さっきまで合っていなかった焦点が戻り始めた。


「杏里、答えろ! 杏里にとって杉本さんは大切な友達なんだろ! 親友じゃなかったのか!」


 杏里が俺の目を見ながら口を開く。


「……せつ。たい、せつ。彩音は、大切なとも、だち……」


 うっすらと瞼に涙を浮かべながら杏里は答えた。


「彩音は、大切な友達。司君、私はどうすればいいの?」


 泣きながら杏里は俺に答えを求めてくる。

正直俺にだって答えは分からない。そんな急に答えなんて出るはずがない。


「行くんだよ。今すぐに。杏里が杉本さんを止めるんだ。杏里にしかできない」


 割れたカップをテーブルに置き、涙を拭いた杏里は走って台所から出ていく。

その後を俺も追うように走り出す。


「離して! その手を離してよ!」


「落ち着け彩音! こんな時間に外に出ても意味が無いだろ!」


「意味はある! 私はここに居てはいけないの! 早く、早く出て行かないと!」


 一階のホールで杉本と高山が言い争っている。

その火種は俺達が原因だ。


 杉本は大きなバッグに入るだけ荷物を入れて玄関に向かっている。

その手を高山が握り、なんとか止めている状態だ。


「彩音……」


「ご、ごめんね杏里。

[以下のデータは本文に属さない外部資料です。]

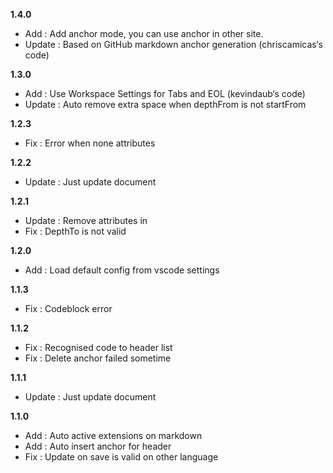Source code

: **1.4.0**
- Add : Add anchor mode, you can use anchor in other site.
- Update : Based on GitHub markdown anchor generation (chriscamicas‘s code)

**1.3.0**
- Add : Use Workspace Settings for Tabs and EOL (kevindaub‘s code)
- Update : Auto remove extra space when depthFrom is not startFrom

**1.2.3**
- Fix : Error when none attributes

**1.2.2**
- Update : Just update document

**1.2.1**
- Update : Remove attributes in<!-- TOC -->
- Fix : DepthTo is not valid

**1.2.0**
- Add : Load default config from vscode settings

**1.1.3**
- Fix : Codeblock error

**1.1.2**
- Fix : Recognised code to header list
- Fix : Delete anchor failed sometime

**1.1.1**
- Update : Just update document

**1.1.0**
- Add : Auto active extensions on markdown
- Add : Auto insert anchor for header
- Fix : Update on save is valid on other language
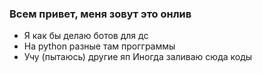 ### Всем привет, меня зовут это онлив
- Я как бы делаю ботов для дс
- На python разные там прогграммы
- Учу (пытаюсь) другие яп
Иногда заливаю сюда коды
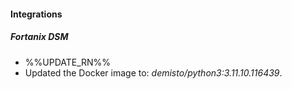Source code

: 
#### Integrations

##### Fortanix DSM

- %%UPDATE_RN%%
- Updated the Docker image to: *demisto/python3:3.11.10.116439*.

私、邪魔だったよね。すぐに帰るから、少し待ってね」


 取り乱している杉本。

その目の前に杏里が立ちはだかる。


「本当に行っちゃうの? 彩音は帰ってしまうの?」


 少し目が赤くなっている杏里。

その目にもう涙はない。


 杏里の心の強さが、もしかしたら杉本を何とかしてくれるかもしれない。

俺は見守る事しかできないのか? 俺にできることは何かないのか……。